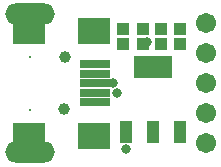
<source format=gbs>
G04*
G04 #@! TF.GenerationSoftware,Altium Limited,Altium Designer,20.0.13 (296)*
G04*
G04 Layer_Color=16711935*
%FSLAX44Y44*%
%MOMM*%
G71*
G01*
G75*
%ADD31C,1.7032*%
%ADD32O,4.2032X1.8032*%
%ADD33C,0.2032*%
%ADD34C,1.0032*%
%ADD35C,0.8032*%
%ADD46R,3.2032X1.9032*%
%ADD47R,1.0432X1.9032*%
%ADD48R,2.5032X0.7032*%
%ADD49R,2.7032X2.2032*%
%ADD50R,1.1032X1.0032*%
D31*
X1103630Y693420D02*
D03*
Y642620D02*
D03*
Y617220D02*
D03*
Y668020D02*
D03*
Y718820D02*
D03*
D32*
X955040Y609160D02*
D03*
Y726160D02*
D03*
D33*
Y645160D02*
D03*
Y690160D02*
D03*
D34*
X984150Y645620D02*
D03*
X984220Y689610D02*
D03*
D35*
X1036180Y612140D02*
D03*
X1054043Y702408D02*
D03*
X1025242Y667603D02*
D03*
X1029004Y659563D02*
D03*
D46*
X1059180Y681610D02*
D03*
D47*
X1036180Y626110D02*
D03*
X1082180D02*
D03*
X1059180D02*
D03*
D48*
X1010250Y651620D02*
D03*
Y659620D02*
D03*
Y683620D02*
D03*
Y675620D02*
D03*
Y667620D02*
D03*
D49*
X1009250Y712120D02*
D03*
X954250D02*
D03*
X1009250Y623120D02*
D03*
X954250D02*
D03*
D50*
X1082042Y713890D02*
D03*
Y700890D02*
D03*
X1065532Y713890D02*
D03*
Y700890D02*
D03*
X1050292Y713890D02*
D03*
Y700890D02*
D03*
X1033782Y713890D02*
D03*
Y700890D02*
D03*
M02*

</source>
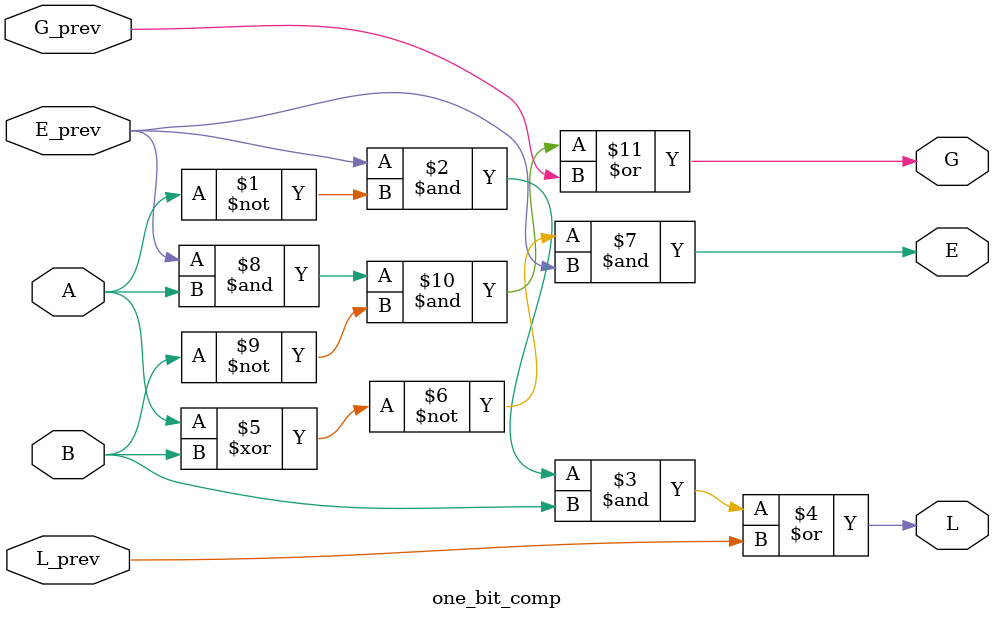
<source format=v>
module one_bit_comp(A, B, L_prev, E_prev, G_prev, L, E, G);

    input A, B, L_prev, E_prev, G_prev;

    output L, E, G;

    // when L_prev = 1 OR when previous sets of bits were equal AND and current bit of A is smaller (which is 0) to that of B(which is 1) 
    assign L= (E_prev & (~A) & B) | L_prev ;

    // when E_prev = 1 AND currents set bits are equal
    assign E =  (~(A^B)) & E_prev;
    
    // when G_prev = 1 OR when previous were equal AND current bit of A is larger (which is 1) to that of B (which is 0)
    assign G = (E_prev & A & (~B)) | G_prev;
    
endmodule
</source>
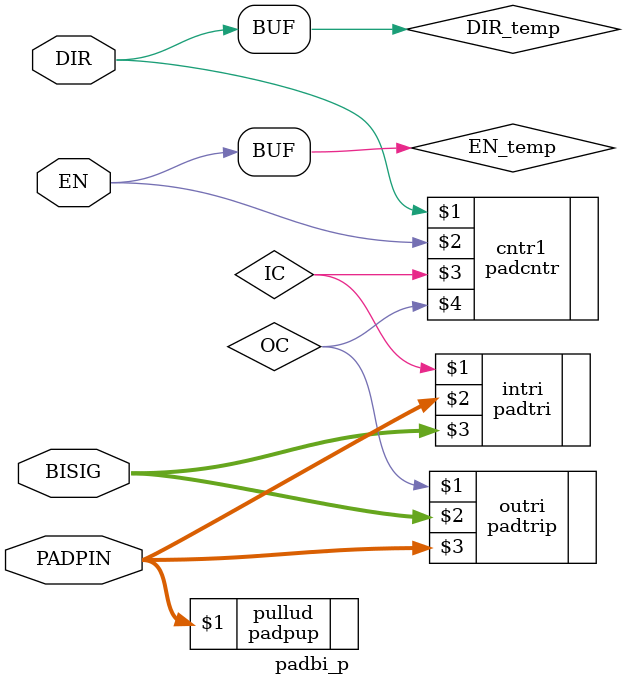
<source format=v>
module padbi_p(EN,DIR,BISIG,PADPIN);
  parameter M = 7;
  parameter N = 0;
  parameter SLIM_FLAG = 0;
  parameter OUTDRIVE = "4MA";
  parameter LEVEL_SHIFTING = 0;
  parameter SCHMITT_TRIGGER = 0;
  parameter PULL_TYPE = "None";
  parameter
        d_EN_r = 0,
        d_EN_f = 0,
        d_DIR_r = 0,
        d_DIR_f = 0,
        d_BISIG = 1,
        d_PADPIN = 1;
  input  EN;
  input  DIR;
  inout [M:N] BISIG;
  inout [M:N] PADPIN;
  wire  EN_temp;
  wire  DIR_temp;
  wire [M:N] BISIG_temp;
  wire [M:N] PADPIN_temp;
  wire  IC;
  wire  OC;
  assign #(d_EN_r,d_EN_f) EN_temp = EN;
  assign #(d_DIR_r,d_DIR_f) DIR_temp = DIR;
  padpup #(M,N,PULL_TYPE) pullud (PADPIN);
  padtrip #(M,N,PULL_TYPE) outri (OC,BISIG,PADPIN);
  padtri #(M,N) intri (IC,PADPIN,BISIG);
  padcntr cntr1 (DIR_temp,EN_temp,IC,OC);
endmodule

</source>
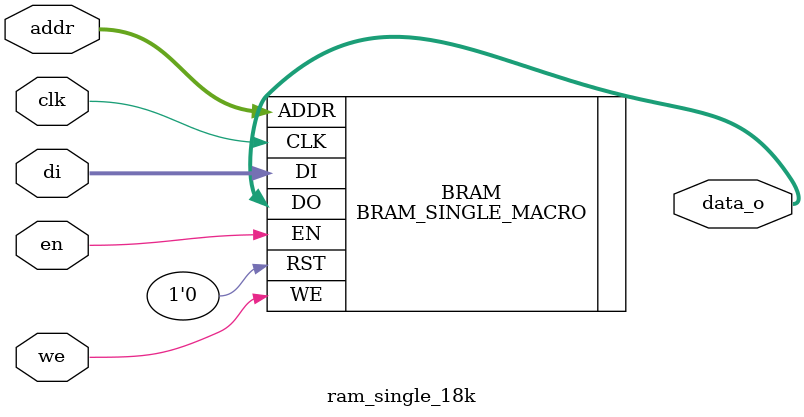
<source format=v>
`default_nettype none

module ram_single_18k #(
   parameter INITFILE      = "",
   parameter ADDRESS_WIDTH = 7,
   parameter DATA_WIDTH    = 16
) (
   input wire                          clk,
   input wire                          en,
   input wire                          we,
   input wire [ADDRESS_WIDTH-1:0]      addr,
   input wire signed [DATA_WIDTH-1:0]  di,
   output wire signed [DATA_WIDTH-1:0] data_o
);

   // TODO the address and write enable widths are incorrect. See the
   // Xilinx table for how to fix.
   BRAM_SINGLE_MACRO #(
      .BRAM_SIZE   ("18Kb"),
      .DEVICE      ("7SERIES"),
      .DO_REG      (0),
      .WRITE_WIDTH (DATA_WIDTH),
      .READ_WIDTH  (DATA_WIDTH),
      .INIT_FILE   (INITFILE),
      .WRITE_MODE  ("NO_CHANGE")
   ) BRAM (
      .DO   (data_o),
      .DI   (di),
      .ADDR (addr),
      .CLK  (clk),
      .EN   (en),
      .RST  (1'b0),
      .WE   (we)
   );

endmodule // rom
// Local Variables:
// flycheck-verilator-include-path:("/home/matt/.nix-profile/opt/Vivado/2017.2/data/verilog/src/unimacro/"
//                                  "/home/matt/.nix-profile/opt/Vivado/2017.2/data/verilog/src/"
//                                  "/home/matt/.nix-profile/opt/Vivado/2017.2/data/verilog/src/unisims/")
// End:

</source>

----

Could the entries above be printed again exactly, apart from the pictures?

<source format=gbs>
G04*
G04 #@! TF.GenerationSoftware,Altium Limited,Altium Designer,20.0.13 (296)*
G04*
G04 Layer_Color=16711935*
%FSLAX44Y44*%
%MOMM*%
G71*
G01*
G75*
%ADD31C,1.7032*%
%ADD32O,4.2032X1.8032*%
%ADD33C,0.2032*%
%ADD34C,1.0032*%
%ADD35C,0.8032*%
%ADD46R,3.2032X1.9032*%
%ADD47R,1.0432X1.9032*%
%ADD48R,2.5032X0.7032*%
%ADD49R,2.7032X2.2032*%
%ADD50R,1.1032X1.0032*%
D31*
X1103630Y693420D02*
D03*
Y642620D02*
D03*
Y617220D02*
D03*
Y668020D02*
D03*
Y718820D02*
D03*
D32*
X955040Y609160D02*
D03*
Y726160D02*
D03*
D33*
Y645160D02*
D03*
Y690160D02*
D03*
D34*
X984150Y645620D02*
D03*
X984220Y689610D02*
D03*
D35*
X1036180Y612140D02*
D03*
X1054043Y702408D02*
D03*
X1025242Y667603D02*
D03*
X1029004Y659563D02*
D03*
D46*
X1059180Y681610D02*
D03*
D47*
X1036180Y626110D02*
D03*
X1082180D02*
D03*
X1059180D02*
D03*
D48*
X1010250Y651620D02*
D03*
Y659620D02*
D03*
Y683620D02*
D03*
Y675620D02*
D03*
Y667620D02*
D03*
D49*
X1009250Y712120D02*
D03*
X954250D02*
D03*
X1009250Y623120D02*
D03*
X954250D02*
D03*
D50*
X1082042Y713890D02*
D03*
Y700890D02*
D03*
X1065532Y713890D02*
D03*
Y700890D02*
D03*
X1050292Y713890D02*
D03*
Y700890D02*
D03*
X1033782Y713890D02*
D03*
Y700890D02*
D03*
M02*

</source>
<source format=v>
module one_bit_comp(A, B, L_prev, E_prev, G_prev, L, E, G);

    input A, B, L_prev, E_prev, G_prev;

    output L, E, G;

    // when L_prev = 1 OR when previous sets of bits were equal AND and current bit of A is smaller (which is 0) to that of B(which is 1) 
    assign L= (E_prev & (~A) & B) | L_prev ;

    // when E_prev = 1 AND currents set bits are equal
    assign E =  (~(A^B)) & E_prev;
    
    // when G_prev = 1 OR when previous were equal AND current bit of A is larger (which is 1) to that of B (which is 0)
    assign G = (E_prev & A & (~B)) | G_prev;
    
endmodule
</source>
<source format=v>
module padbi_p(EN,DIR,BISIG,PADPIN);
  parameter M = 7;
  parameter N = 0;
  parameter SLIM_FLAG = 0;
  parameter OUTDRIVE = "4MA";
  parameter LEVEL_SHIFTING = 0;
  parameter SCHMITT_TRIGGER = 0;
  parameter PULL_TYPE = "None";
  parameter
        d_EN_r = 0,
        d_EN_f = 0,
        d_DIR_r = 0,
        d_DIR_f = 0,
        d_BISIG = 1,
        d_PADPIN = 1;
  input  EN;
  input  DIR;
  inout [M:N] BISIG;
  inout [M:N] PADPIN;
  wire  EN_temp;
  wire  DIR_temp;
  wire [M:N] BISIG_temp;
  wire [M:N] PADPIN_temp;
  wire  IC;
  wire  OC;
  assign #(d_EN_r,d_EN_f) EN_temp = EN;
  assign #(d_DIR_r,d_DIR_f) DIR_temp = DIR;
  padpup #(M,N,PULL_TYPE) pullud (PADPIN);
  padtrip #(M,N,PULL_TYPE) outri (OC,BISIG,PADPIN);
  padtri #(M,N) intri (IC,PADPIN,BISIG);
  padcntr cntr1 (DIR_temp,EN_temp,IC,OC);
endmodule

</source>
<source format=v>
`default_nettype none

module ram_single_18k #(
   parameter INITFILE      = "",
   parameter ADDRESS_WIDTH = 7,
   parameter DATA_WIDTH    = 16
) (
   input wire                          clk,
   input wire                          en,
   input wire                          we,
   input wire [ADDRESS_WIDTH-1:0]      addr,
   input wire signed [DATA_WIDTH-1:0]  di,
   output wire signed [DATA_WIDTH-1:0] data_o
);

   // TODO the address and write enable widths are incorrect. See the
   // Xilinx table for how to fix.
   BRAM_SINGLE_MACRO #(
      .BRAM_SIZE   ("18Kb"),
      .DEVICE      ("7SERIES"),
      .DO_REG      (0),
      .WRITE_WIDTH (DATA_WIDTH),
      .READ_WIDTH  (DATA_WIDTH),
      .INIT_FILE   (INITFILE),
      .WRITE_MODE  ("NO_CHANGE")
   ) BRAM (
      .DO   (data_o),
      .DI   (di),
      .ADDR (addr),
      .CLK  (clk),
      .EN   (en),
      .RST  (1'b0),
      .WE   (we)
   );

endmodule // rom
// Local Variables:
// flycheck-verilator-include-path:("/home/matt/.nix-profile/opt/Vivado/2017.2/data/verilog/src/unimacro/"
//                                  "/home/matt/.nix-profile/opt/Vivado/2017.2/data/verilog/src/"
//                                  "/home/matt/.nix-profile/opt/Vivado/2017.2/data/verilog/src/unisims/")
// End:

</source>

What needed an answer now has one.